● **Selected excerpt**
Search
Go

Discussion Topic

Return to Forum List
This thread has been locked
Messages 1 - 10 of total 10 in this topic
Loom

climber
The Whiteboard Jungle
Mar 12, 2007 - 12:10pm PT
Has anyone ever seen the silent movie The White Hell of Pitz Palu?

Brian in SLC

Social climber
Salt Lake City, UT
Mar 12, 2007 - 02:15pm PT
Triumph of the Will...beautifully chilling to watch. Scary stuff.

I have a copy of Kampf in Schnee und Eis published in the early 30's. I recall it was interesting as it shows folks front pointing with crampons up a steep glacier (not step cutting).

Her bio won the Boardman Tasker award. Audrey Salkeld's "A Portrait of Leni Riefenstahl."

-Brian in SLC


cintune

climber
Penn's Woods
Mar 12, 2007 - 04:46pm PT
She was just an actor in the White Hell of Pitz Palu, but in 1932 she wrote and directed a kind of a mountaineering film called The Blue Light.

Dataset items

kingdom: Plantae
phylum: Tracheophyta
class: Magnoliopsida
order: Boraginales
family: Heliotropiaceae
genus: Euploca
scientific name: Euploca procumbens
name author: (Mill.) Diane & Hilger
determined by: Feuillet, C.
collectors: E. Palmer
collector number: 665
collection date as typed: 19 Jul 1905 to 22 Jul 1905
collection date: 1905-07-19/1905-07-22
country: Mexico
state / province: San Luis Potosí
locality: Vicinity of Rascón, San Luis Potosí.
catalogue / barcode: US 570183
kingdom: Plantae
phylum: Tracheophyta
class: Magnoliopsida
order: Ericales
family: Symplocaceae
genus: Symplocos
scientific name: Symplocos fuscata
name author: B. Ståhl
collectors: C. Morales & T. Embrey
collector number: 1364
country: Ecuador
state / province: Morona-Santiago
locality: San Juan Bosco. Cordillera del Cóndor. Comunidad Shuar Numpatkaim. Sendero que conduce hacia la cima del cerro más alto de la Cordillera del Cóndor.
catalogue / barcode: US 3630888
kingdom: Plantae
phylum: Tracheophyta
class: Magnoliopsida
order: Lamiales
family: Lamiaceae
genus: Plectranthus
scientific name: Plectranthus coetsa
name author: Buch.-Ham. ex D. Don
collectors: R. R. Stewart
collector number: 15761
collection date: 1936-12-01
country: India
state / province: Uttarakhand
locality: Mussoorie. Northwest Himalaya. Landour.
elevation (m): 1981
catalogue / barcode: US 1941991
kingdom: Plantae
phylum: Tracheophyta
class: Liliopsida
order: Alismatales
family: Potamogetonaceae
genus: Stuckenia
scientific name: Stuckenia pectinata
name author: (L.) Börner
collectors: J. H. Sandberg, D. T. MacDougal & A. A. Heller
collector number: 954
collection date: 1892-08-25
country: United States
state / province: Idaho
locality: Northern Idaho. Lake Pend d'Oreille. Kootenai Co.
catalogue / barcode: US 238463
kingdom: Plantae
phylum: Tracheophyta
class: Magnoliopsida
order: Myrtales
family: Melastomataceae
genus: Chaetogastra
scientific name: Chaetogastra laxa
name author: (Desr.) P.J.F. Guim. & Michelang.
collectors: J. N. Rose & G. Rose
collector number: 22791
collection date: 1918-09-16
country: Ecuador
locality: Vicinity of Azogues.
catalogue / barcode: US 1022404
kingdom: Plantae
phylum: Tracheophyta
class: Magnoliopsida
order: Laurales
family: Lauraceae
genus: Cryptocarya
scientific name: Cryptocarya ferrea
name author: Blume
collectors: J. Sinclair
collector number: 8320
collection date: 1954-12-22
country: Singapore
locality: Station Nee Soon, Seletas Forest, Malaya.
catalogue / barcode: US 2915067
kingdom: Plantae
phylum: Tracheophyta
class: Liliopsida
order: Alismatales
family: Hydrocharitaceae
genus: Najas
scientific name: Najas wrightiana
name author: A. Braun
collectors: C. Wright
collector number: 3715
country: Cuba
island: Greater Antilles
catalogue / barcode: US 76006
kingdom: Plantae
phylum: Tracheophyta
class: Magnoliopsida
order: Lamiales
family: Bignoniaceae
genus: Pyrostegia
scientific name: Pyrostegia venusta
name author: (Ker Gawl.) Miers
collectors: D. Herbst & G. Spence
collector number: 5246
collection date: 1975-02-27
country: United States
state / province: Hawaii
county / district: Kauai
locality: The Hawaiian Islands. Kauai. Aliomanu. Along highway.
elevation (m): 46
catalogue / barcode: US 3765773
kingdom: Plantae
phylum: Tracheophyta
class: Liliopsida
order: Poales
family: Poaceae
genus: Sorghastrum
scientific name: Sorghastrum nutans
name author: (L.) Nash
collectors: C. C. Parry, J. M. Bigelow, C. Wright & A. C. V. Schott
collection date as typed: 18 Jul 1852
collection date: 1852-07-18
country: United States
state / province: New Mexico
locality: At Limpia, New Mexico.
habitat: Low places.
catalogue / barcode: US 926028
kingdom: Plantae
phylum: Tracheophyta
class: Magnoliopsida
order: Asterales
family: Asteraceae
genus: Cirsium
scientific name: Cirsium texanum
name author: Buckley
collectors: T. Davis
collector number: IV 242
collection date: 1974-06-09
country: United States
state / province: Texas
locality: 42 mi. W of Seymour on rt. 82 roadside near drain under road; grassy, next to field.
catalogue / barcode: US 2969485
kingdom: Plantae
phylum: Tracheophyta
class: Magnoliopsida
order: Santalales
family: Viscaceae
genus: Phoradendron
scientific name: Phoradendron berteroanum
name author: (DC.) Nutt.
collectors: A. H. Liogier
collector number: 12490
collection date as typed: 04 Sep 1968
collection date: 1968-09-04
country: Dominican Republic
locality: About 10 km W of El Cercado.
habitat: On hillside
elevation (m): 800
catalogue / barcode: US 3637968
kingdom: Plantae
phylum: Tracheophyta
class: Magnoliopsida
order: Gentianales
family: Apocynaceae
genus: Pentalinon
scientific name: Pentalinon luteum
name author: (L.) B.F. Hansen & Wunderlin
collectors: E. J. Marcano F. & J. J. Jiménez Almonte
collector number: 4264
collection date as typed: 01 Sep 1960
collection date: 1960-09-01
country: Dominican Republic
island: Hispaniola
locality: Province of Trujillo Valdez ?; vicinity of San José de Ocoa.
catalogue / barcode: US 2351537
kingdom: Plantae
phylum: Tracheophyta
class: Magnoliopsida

● **Written instruction 1**
Translate this sentence from the forum thread into Spanish: "Has anyone ever seen the silent movie The White Hell of Pitz Palu?"
● **Written instruction 2**
Retype the lines of the listing unchanged, starting at the line containing "county / district: Kauai" and ending at the line containing "name author: (L.) Nash".

● **Task output 1**
¿Alguien ha visto alguna vez la película muda The White Hell of Pitz Palu?

● **Task output 2**
county / district: Kauai
locality: The Hawaiian Islands. Kauai. Aliomanu. Along highway.
elevation (m): 46
catalogue / barcode: US 3765773
kingdom: Plantae
phylum: Tracheophyta
class: Liliopsida
order: Poales
family: Poaceae
genus: Sorghastrum
scientific name: Sorghastrum nutans
name author: (L.) Nash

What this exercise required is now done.